------ EXTRACTED MATERIAL

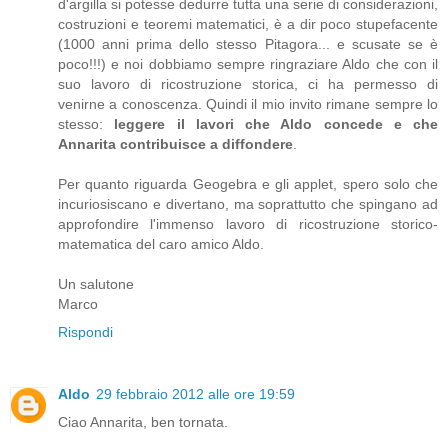
d'argilla si potesse dedurre tutta una serie di considerazioni,
costruzioni e teoremi matematici, è a dir poco stupefacente
(1000 anni prima dello stesso Pitagora... e scusate se è
poco!!!) e noi dobbiamo sempre ringraziare Aldo che con il
suo lavoro di ricostruzione storica, ci ha permesso di
venirne a conoscenza. Quindi il mio invito rimane sempre lo
stesso:
leggere il lavori che Aldo concede e che
Annarita contribuisce a diffondere
.
Per quanto riguarda Geogebra e gli applet, spero solo che
incuriosiscano e divertano, ma soprattutto che spingano ad
approfondire l'immenso lavoro di ricostruzione storico-
matematica del caro amico Aldo.
Un salutone
Marco
Rispondi
Aldo
29 febbraio 2012 alle ore 19:59
Ciao Annarita, ben tornata.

------------

*WHAT TO WORK ON*
Restate the entries above word for word, keeping pictures out of the copy.

*EXERCISE OUTPUT*
d'argilla si potesse dedurre tutta una serie di considerazioni,
costruzioni e teoremi matematici, è a dir poco stupefacente
(1000 anni prima dello stesso Pitagora... e scusate se è
poco!!!) e noi dobbiamo sempre ringraziare Aldo che con il
suo lavoro di ricostruzione storica, ci ha permesso di
venirne a conoscenza. Quindi il mio invito rimane sempre lo
stesso:
leggere il lavori che Aldo concede e che
Annarita contribuisce a diffondere
.
Per quanto riguarda Geogebra e gli applet, spero solo che
incuriosiscano e divertano, ma soprattutto che spingano ad
approfondire l'immenso lavoro di ricostruzione storico-
matematica del caro amico Aldo.
Un salutone
Marco
Rispondi
Aldo
29 febbraio 2012 alle ore 19:59
Ciao Annarita, ben tornata.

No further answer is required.